Les rentiers en pleurant achevèrent Montreuil.

Ce que je vois de plus clair dans cette vilaine histoire, c'est que madame la Comtesse a, pour être payée, cent moyens refusés à un honnête bourgeois de Paris tel que moi; et que si j'avais l'honneur d'être à sa place, je serais sûr de ne rien perdre.

Si l'on pouvait se consoler par les charmes de l'esprit et de la figure, par la conscience de ce que l'on vaut, c'est à cela qu'il faudrait vous renvoyer; mais vous aurez encore cela par-dessus le marché; ce sont les vœux bien sincères du plus respectueux de vos admirateurs.

Après avoir vu si bonnement le public sous le charme, MM, de Piis et Barré s'étaient persuadés sans doute que l'illusion devait durer toujours. Le triste accueil qu'on a fait à leur Gáteau des Rois ne parut pas même les avoir désabusés; ils avaient annoncé hautement qu'ils se vengeraient du peu de goût que le public avait montré pour leur Gâteau, en le régalant de leurs Foins; mais cette ingénieuse gaieté a mal réussi. La Coupe des Foins, ou l'Oiseau perdu et retrouvé,

donné, pour la première fois, sur le Théâtre de leurs succès, le mardi 5, n'a pas survécu long temps au Mariage in extremis, dont ils l'avaient fait précéder, et qui n'a pas reparu depuis la première représentation. Les deux nouveautés ne méritaient guère un meilleur sort.

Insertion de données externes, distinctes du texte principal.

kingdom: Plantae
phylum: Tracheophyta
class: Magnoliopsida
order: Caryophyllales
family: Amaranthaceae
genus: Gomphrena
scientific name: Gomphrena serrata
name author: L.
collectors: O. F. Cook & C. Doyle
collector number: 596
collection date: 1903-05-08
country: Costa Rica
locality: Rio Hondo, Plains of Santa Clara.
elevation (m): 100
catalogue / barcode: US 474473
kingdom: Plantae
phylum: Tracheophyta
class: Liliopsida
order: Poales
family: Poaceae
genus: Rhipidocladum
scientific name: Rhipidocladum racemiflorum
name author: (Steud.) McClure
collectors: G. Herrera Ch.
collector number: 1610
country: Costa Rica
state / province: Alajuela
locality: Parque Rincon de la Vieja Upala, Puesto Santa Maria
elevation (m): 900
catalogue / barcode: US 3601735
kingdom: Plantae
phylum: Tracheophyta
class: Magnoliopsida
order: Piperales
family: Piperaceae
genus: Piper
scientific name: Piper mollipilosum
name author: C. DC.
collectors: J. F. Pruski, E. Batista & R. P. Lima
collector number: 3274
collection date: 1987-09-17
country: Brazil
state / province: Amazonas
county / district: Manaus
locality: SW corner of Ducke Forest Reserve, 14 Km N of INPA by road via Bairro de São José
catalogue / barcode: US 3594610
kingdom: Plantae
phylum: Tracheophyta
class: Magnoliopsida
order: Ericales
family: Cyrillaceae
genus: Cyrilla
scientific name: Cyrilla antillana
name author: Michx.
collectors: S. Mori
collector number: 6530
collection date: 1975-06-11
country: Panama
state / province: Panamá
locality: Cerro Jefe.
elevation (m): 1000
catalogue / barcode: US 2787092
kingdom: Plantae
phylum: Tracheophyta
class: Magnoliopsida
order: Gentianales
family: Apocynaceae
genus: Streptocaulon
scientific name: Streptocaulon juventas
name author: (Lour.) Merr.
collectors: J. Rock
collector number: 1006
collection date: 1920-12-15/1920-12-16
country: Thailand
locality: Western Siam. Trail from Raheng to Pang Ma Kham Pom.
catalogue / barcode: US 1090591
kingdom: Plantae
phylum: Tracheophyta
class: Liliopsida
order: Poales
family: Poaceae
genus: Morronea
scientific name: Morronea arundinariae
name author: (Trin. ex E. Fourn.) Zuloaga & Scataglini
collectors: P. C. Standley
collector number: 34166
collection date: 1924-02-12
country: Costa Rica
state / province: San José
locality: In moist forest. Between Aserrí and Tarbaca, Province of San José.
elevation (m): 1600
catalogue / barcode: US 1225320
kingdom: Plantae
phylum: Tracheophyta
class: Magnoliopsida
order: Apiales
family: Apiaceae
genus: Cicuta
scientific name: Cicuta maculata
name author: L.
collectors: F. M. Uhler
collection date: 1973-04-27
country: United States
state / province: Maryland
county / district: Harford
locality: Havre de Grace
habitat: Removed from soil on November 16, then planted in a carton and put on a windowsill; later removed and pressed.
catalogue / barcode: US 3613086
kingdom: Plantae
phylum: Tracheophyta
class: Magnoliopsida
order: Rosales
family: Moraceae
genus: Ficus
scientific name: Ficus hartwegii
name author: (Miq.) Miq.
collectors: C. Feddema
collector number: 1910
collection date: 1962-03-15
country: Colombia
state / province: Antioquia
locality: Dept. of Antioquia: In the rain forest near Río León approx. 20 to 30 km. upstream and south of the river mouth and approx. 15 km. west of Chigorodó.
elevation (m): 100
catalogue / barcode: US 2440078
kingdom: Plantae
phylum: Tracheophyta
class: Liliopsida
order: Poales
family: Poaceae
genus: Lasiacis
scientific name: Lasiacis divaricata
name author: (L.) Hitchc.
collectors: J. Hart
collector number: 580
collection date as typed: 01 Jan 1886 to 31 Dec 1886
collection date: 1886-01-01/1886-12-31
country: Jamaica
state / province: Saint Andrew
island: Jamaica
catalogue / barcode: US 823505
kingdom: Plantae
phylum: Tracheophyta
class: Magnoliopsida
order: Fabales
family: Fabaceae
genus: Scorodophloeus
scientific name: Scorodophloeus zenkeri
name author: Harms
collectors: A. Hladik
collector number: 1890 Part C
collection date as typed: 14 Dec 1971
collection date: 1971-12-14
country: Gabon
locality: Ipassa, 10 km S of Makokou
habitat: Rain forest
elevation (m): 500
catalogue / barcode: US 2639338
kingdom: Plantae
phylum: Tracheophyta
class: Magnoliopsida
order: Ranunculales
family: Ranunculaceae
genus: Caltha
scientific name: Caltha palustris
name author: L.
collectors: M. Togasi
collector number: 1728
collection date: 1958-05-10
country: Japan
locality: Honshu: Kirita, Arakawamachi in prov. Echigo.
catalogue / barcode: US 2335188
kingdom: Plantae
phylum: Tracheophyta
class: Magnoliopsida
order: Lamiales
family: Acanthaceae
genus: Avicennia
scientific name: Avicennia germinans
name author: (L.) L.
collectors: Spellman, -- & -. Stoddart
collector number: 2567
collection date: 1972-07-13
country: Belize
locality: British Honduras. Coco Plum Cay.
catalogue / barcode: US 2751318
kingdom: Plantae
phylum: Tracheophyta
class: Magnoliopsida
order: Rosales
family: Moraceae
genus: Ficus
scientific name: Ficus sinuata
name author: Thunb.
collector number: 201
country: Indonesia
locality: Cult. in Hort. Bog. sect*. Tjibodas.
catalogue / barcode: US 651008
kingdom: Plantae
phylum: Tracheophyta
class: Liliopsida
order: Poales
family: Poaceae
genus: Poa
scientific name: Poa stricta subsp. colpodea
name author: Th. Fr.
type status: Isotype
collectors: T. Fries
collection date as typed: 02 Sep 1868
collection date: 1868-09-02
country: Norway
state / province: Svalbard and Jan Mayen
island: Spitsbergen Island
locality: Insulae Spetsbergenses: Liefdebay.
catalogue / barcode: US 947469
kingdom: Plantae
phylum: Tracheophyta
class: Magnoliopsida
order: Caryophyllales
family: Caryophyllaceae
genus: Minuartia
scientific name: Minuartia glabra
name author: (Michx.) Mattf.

Le sujet du Mariage in extremis est tiré des Lettres du chevalier d'Her....., de Fontenelle. C'est l'Histoire du jeune homme qui, pour obtenir la main de la veuve dont il est amoureux, lui déclare qu'il est résolu de se laisser mourir de faim, et qu'il ne sortira de chez elle que mort ou marié. Le valet du jeune homme fait la même déclaration à la soubrette. Un bon souper, que le jeune homme a eu soin de faire cacher dans un secrétaire de l'appartement de la Dame, rend l'épreuve moins pénible; mais l'action de cette petite comédie n'en est ni plus naturelle ni plus piquante. Dans les Lettres, le jeûne prétendu de l'amant dure au moins quatre jours; dans la comédie, il dure à peine quelques heures, et la veuve n'en est pas moins attendrie. Ces invraisemblances, quelque choquantes qu'elles soient, le sont moins que la platitude et le mauvais ton d'un dialogue rempli de pointes, de qualibets et de trivialités, défauts plus sensibles encore dans un ouvrage qui paraît avoir toutes les prétentions d'une vraie comédie.

Le sujet de la Coupe des Foins n'est pas beaucoup plus heureux. Alain est l'amant d'Hélène.